◆ **Work request**:
Can you select every line of the records that contains the word "Messwinkel" and copy each one out?

--*--

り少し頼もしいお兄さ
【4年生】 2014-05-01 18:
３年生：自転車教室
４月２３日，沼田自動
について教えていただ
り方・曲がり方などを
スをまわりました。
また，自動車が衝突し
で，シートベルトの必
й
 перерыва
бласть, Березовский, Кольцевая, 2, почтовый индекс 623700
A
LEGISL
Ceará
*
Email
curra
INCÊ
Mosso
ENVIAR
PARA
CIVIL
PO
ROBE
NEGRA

--*--

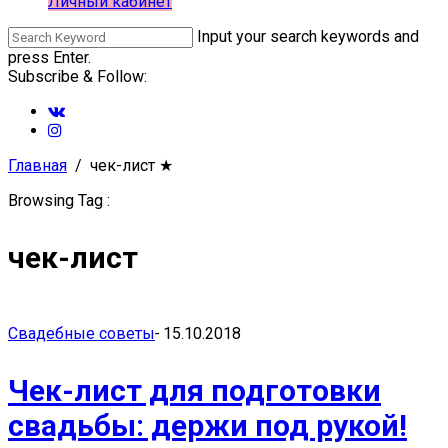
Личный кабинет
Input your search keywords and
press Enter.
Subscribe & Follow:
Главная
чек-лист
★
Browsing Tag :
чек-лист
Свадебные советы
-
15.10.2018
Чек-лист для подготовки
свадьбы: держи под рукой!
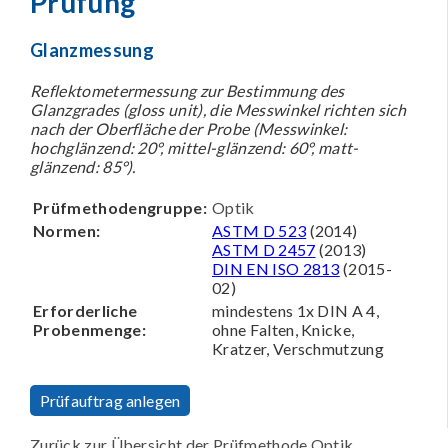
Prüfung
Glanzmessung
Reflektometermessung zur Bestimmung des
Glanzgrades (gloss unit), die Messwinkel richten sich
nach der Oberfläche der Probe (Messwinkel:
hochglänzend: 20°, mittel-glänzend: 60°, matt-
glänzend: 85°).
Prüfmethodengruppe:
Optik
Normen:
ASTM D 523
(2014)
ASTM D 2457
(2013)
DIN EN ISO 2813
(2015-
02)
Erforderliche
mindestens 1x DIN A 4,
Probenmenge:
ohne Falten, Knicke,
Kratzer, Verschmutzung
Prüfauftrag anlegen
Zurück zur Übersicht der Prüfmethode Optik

--*--

◆ **Result of this exercise**:
Glanzgrades (gloss unit), die Messwinkel richten sich
nach der Oberfläche der Probe (Messwinkel:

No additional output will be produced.